Exercise instructions: Quote the passage on the changing energy industry word for word, from "The energy industry" up to and including "secure from hackers.".
*** Opening of Text section ***
The energy industry is changing, and it’s far more than just solar panels. Electric vehicles look to overtake gasoline-powered cars within our lifetimes, wind farms are popping up in unlikely places, traders are transforming energy into a commodity, and supercomputers are crunching vast amounts of data in nanoseconds while helping to keep our energy grids secure from hackers.
The way humans produce, distribute and consume power will be cleaner, cheaper, and infinitely more complex within the next decade. In The Energy Switch, leading energy industry expert Peter Kelly-Detwilerlooks at all aspects of the how we got here, where we are going, and the implications for all of us in our daily lives.
Kelly-Detwiler takes readers to the frontlines of the energy revolution. Meet Steve Collins, an executive from Commercial Development Corporation, the company that blew up two $570-million-dollar concrete cooling towers to create a staging ground for the new $70 billion U.S. offshore wind industry; Rob Threlkeld, a General Motors executive who convinced the auto giant to sign multiple 20-year renewable energy contracts worth hundreds of millions; Kevin McAlpin, a Texas homeowner who buys the power for his home on the electricity spot market – where prices can soar from less than one cent a kilowatthour to $9.00 over the course of a single day; Dr. Kristin Persson, who oversees a supercomputer that can process data at 30 quadrillion calculations per second, in the quest for better renewable energy and battery technologies; and John Davis, a Texas rancher who can keep his land intact, with help from the royalty payments from seven turbines spinning on his range.
*** Close of Text section ***
*** Opening of Data provided ***
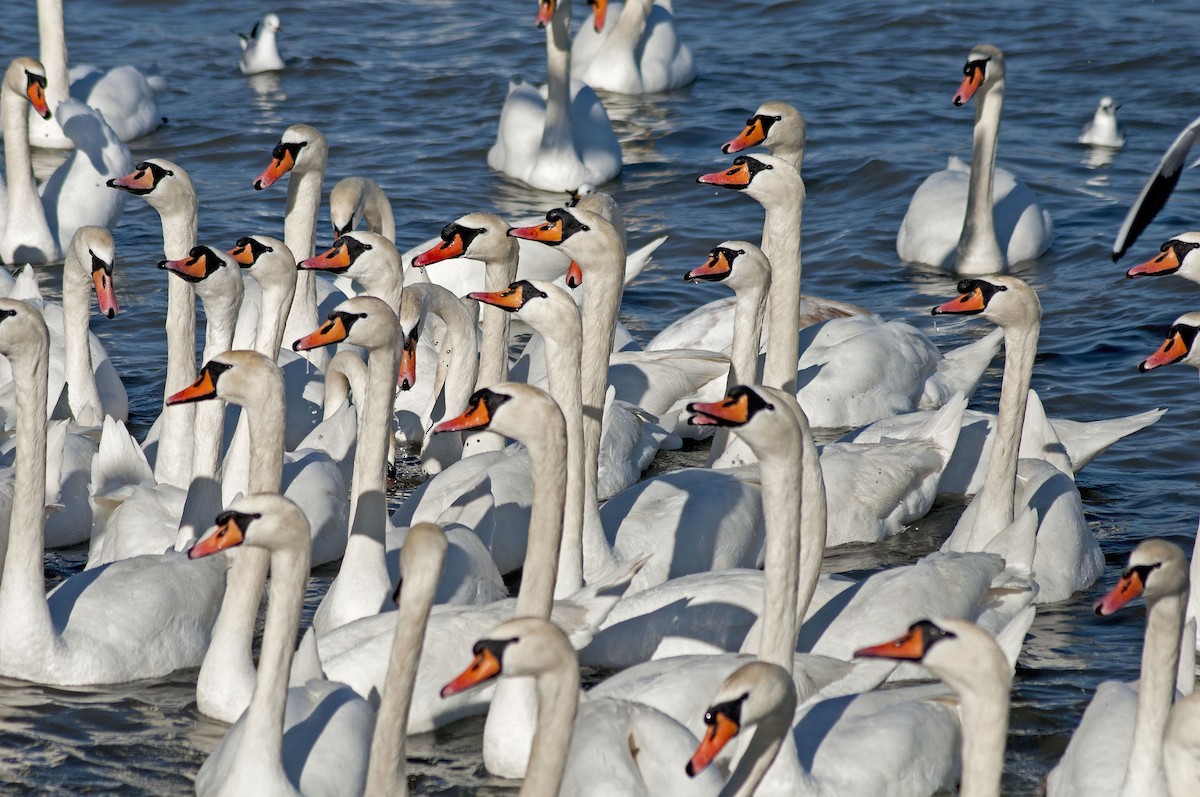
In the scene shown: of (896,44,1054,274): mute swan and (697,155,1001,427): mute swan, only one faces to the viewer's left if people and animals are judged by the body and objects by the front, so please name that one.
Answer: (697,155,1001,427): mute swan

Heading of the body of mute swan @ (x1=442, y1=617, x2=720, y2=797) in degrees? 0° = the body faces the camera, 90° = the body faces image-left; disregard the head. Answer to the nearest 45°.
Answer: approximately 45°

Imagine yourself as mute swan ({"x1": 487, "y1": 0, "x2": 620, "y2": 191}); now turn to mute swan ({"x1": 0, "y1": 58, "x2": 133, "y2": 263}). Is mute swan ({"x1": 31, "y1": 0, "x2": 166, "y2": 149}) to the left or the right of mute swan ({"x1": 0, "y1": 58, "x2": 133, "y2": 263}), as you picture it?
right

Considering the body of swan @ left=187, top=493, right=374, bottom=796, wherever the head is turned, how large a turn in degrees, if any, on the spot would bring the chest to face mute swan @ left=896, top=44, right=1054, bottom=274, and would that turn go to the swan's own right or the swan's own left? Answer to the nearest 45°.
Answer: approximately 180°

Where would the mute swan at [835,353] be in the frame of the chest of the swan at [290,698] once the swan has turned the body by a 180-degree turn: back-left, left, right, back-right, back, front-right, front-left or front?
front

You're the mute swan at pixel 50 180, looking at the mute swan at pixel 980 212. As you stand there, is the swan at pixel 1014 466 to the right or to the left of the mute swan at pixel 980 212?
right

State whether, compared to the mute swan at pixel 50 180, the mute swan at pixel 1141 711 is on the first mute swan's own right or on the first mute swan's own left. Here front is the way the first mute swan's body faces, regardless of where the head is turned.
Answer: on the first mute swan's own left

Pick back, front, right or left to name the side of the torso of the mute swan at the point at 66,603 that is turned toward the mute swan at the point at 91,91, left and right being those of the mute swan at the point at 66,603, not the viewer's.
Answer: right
*** Close of Data provided ***
Exercise response:
The energy industry is changing, and it’s far more than just solar panels. Electric vehicles look to overtake gasoline-powered cars within our lifetimes, wind farms are popping up in unlikely places, traders are transforming energy into a commodity, and supercomputers are crunching vast amounts of data in nanoseconds while helping to keep our energy grids secure from hackers.